___ Textauszug
Fintech Sparkassen eröffnen Richtungsstreit um Bitcoin-Handel

Eine Sparkassen-Filiale in Hilden-Ratingen-Velbert.
Eine Sparkassen-Filiale in Hilden-Ratingen-Velbert.
© Werner Otto / IMAGO
Hochrangige Sparkassen-Funktionäre sprechen sich öffentlich gegen die Einführung eines Krypto-Handels aus. Doch intern wird das Pilotprojekt vorangetrieben. Wie geht es weiter?

Es war wie eine Eruption. Als Finance Forward und Finanz-Szene Mitte Dezember die geheimen Krypto-Pläne innerhalb der S-Finanzgruppe publik machten – da kochte der Sparkassen-Sektor, wie er lange nicht mehr gekocht hat. Das lag zum einen daran, dass etliche Entscheidungsträger von dem Projekt gar nichts gewusst hatten. Zum anderen aber daran, dass das mediale Echo schallender kaum hätte sein können. „Sparkassen wollen 50 Millionen Kunden Krypto-Spekulation ermöglichen“, schrieb der Spiegel . „Keine gute Idee“, kommentierte die Zeit . „Eine Einladung zum Zocken“, meinte die Süddeutsche Zeitung . Applaus gab es nur aus der Kryptobranche.

Und so überraschte es nicht, dass sich am Montag die ersten hochrangigen Sparkassen-Funktionäre explizit gegen das Projekt aussprachen. „Kryptowährungen sind keine Geldanlagen, die die Sparkassen ihren Kunden anbieten wollen“, erklärte der bayerische Sparkassen-Präsident Ulrich Reuter kategorisch gegenüber „Bloomberg“ – und bekam nur wenige Stunden später Unterstützung von Präsident des Deutschen Sparkassen- und Giroverbands (DSGV), Helmut Schleweis.

Der nämlich teilte auf Anfrage von Finanz-Szene und Finance Forward mit, „sogenannte“ Kryptowährungen würden „Schnellballsystemen ähneln“, bei denen „unerfahrenen Kunden hohe Verluste“ drohten. Die Rolle der Sparkassen sei es, „Kunden vor so etwas zu schützen“. Ist die Idee damit tot? Könnte man meinen. Doch in Wirklichkeit wird das Projekt nämlich weiter vorangetrieben – und viele Sparkassen unterstützen es durchaus.
______
___ Gespeicherte Daten
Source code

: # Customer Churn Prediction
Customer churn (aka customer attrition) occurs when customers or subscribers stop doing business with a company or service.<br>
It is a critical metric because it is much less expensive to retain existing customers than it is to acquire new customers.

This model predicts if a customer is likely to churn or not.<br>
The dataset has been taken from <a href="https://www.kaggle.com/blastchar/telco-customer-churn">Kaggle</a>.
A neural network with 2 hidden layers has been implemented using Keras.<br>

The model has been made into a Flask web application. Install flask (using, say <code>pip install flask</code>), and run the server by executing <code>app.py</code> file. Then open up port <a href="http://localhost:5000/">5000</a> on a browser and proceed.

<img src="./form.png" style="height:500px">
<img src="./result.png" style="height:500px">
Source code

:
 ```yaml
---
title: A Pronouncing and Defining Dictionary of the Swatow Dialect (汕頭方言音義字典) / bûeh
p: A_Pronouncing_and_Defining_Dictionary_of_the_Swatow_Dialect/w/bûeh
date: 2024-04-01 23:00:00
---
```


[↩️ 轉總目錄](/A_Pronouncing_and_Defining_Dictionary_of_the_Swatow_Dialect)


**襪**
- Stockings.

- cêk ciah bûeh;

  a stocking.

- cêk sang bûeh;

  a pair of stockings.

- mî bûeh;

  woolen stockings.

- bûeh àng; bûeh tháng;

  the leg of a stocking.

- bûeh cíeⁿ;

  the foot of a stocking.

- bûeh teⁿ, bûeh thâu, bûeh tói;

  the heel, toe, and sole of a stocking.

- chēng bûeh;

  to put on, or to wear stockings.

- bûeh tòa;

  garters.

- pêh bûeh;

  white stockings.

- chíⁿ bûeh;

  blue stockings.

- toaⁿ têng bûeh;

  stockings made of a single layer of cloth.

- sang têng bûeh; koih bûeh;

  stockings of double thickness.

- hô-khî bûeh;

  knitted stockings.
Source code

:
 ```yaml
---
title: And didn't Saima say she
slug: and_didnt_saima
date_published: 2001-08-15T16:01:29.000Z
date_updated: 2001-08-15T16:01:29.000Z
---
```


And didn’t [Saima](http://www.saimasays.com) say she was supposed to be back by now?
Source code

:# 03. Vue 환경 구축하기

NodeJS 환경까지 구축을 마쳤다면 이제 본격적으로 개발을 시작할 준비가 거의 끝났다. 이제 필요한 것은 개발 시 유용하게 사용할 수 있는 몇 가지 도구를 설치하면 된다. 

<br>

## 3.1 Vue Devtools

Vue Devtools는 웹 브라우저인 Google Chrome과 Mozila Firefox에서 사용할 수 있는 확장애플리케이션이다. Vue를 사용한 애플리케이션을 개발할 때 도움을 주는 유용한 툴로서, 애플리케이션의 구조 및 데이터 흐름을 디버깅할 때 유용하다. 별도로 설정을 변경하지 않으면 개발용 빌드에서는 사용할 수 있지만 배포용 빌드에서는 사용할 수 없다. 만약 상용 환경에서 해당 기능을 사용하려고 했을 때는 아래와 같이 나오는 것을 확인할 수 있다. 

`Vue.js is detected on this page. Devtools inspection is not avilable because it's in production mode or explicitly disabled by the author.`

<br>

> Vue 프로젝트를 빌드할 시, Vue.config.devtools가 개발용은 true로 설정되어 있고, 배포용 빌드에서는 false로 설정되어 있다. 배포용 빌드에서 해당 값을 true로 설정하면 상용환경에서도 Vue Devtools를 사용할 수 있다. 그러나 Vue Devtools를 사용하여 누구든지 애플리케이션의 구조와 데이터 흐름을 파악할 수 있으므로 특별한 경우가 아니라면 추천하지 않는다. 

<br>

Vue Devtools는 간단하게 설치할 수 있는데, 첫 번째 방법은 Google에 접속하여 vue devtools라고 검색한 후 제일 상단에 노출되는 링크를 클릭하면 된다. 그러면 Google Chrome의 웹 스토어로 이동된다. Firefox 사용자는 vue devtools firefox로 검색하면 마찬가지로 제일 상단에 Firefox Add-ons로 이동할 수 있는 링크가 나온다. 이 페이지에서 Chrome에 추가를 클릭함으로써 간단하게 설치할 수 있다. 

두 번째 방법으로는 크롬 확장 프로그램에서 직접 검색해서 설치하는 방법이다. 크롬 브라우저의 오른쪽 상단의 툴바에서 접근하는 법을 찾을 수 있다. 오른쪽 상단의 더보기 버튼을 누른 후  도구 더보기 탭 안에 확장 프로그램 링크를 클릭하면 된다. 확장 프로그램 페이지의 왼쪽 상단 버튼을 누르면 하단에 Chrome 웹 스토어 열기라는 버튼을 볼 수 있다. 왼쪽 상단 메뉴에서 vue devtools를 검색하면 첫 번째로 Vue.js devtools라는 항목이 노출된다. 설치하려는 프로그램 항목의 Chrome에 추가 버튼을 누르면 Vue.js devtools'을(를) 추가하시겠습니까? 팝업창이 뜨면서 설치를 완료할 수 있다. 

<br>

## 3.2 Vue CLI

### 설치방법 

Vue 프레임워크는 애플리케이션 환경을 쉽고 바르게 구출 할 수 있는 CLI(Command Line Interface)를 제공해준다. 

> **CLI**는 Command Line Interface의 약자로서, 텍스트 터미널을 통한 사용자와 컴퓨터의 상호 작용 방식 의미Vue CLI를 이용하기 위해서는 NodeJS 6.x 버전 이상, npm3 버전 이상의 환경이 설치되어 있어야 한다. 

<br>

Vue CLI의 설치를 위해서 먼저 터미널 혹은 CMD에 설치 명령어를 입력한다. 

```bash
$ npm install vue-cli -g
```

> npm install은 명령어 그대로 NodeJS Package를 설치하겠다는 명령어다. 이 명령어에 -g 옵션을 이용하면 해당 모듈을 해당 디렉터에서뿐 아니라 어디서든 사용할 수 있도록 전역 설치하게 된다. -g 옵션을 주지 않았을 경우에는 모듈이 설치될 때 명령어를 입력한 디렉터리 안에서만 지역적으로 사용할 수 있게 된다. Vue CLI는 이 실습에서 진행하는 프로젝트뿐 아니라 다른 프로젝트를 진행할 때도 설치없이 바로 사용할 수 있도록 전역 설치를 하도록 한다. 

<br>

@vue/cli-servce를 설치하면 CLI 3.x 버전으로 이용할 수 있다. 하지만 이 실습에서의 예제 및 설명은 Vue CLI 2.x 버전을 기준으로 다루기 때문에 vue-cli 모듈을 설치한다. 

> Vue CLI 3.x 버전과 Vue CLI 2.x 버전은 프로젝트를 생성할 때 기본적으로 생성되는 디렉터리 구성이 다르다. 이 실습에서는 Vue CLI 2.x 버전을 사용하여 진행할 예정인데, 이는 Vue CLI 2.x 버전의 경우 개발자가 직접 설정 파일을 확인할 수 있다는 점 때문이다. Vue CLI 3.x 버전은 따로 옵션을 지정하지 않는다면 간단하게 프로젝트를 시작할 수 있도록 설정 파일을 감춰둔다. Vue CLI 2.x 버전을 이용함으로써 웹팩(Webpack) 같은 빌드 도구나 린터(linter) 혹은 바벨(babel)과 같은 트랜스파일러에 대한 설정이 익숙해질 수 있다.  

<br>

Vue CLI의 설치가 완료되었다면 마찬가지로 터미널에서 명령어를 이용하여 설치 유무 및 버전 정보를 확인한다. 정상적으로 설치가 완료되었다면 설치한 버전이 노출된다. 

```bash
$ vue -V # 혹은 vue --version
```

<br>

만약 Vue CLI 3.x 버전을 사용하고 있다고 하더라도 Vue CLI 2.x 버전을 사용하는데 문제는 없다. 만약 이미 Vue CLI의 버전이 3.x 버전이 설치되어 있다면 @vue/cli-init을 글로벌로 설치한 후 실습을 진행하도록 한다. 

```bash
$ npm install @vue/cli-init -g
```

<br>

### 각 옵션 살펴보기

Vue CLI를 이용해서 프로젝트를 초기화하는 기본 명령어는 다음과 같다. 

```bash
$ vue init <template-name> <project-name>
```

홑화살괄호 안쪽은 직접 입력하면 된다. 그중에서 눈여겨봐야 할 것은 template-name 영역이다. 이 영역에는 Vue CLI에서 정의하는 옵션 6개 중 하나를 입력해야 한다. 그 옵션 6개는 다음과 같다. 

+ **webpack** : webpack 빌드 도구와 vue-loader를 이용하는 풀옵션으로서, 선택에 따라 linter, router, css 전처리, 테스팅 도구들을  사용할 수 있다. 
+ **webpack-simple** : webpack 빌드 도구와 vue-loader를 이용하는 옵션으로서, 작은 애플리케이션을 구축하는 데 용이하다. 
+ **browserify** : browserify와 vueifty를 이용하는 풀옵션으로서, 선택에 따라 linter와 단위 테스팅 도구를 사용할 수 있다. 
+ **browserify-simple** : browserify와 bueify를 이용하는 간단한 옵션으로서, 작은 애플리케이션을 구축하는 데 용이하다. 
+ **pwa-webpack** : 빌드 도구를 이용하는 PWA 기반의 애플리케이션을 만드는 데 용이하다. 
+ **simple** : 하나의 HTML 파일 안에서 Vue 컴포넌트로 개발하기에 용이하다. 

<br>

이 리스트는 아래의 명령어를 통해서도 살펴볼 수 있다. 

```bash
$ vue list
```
______
# [Arbeitsauftrag A]
Überarbeite den Textauszug über den Krypto-Streit der Sparkassen: Gib den Teil wieder, der mit den Worten „Und so überraschte“ beginnt und mit „(DSGV), Helmut Schleweis.“ endet, und setze dabei „unmissverständlich“ an die Stelle von „kategorisch“.
# [Arbeitsauftrag B]
Zähle alle Personen auf, die im Textauszug über den Krypto-Streit der Sparkassen mit Namen genannt werden.

# [Ergebnis A]
Und so überraschte es nicht, dass sich am Montag die ersten hochrangigen Sparkassen-Funktionäre explizit gegen das Projekt aussprachen. „Kryptowährungen sind keine Geldanlagen, die die Sparkassen ihren Kunden anbieten wollen“, erklärte der bayerische Sparkassen-Präsident Ulrich Reuter unmissverständlich gegenüber „Bloomberg“ – und bekam nur wenige Stunden später Unterstützung von Präsident des Deutschen Sparkassen- und Giroverbands (DSGV), Helmut Schleweis.

# [Ergebnis B]
Werner Otto, Ulrich Reuter, Helmut Schleweis